■ AIM A ■
Repeat the CET patch description, beginning at the words "Enabling CET supervisor" and stopping after "the implementation clearer.", and swap "helper" for "wrapper" throughout.
■ AIM B ■
Extend the CET virtualization patch description, carrying on after its last sentence.

[v4] Enable CET Virtualization

[PATCH v4 10/20] KVM:x86: Make guest supervisor states as non-XSAVE managed

Posted by Yang Weijiang 2 years, 6 months ago

Save and reload guest CET supervisor states, i.e.,PL{0,1,2}_SSP,
when vCPU context is being swapped before and after userspace
<->kernel entry, also do the same operation when vCPU is sched-in
or sched-out.

Enabling CET supervisor state management in KVM due to:
 -Introducing unnecessary XSAVE operation when switch to non-vCPU
userspace within current FPU framework.
 -Forcing allocating additional space for CET supervisor states in
each thread context regardless whether it's vCPU thread or not.

Add a new helper kvm_arch_sched_out() for that purpose. Adding
the support in kvm_arch_vcpu_put/load() without the new helper
looks possible, but the put/load functions are also called in
vcpu_put()/load(), the latter are heavily used in KVM, so adding
new helper makes the implementation clearer.

■ LISTING ■
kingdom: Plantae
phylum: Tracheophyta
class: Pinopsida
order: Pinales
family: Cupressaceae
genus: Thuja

■ TASK OUTPUT A ■
Enabling CET supervisor state management in KVM due to:
 -Introducing unnecessary XSAVE operation when switch to non-vCPU
userspace within current FPU framework.
 -Forcing allocating additional space for CET supervisor states in
each thread context regardless whether it's vCPU thread or not.

Add a new wrapper kvm_arch_sched_out() for that purpose. Adding
the support in kvm_arch_vcpu_put/load() without the new wrapper
looks possible, but the put/load functions are also called in
vcpu_put()/load(), the latter are heavily used in KVM, so adding
new wrapper makes the implementation clearer.

■ TASK OUTPUT B ■
Signed-off-by: Yang Weijiang <weijiang.yang@intel.com>
---
 arch/arm64/include/asm/kvm_host.h   |  1 +
 arch/mips/include/asm/kvm_host.h    |  1 +
 arch/powerpc/include/asm/kvm_host.h |  1 +
 arch/riscv/include/asm/kvm_host.h   |  1 +
 arch/s390/include/asm/kvm_host.h    |  1 +
 arch/x86/kvm/x86.c                  | 37 +++++++++++++++++++++++++++++
 include/linux/kvm_host.h            |  1 +
 virt/kvm/kvm_main.c                 |  1 +
 8 files changed, 44 insertions(+)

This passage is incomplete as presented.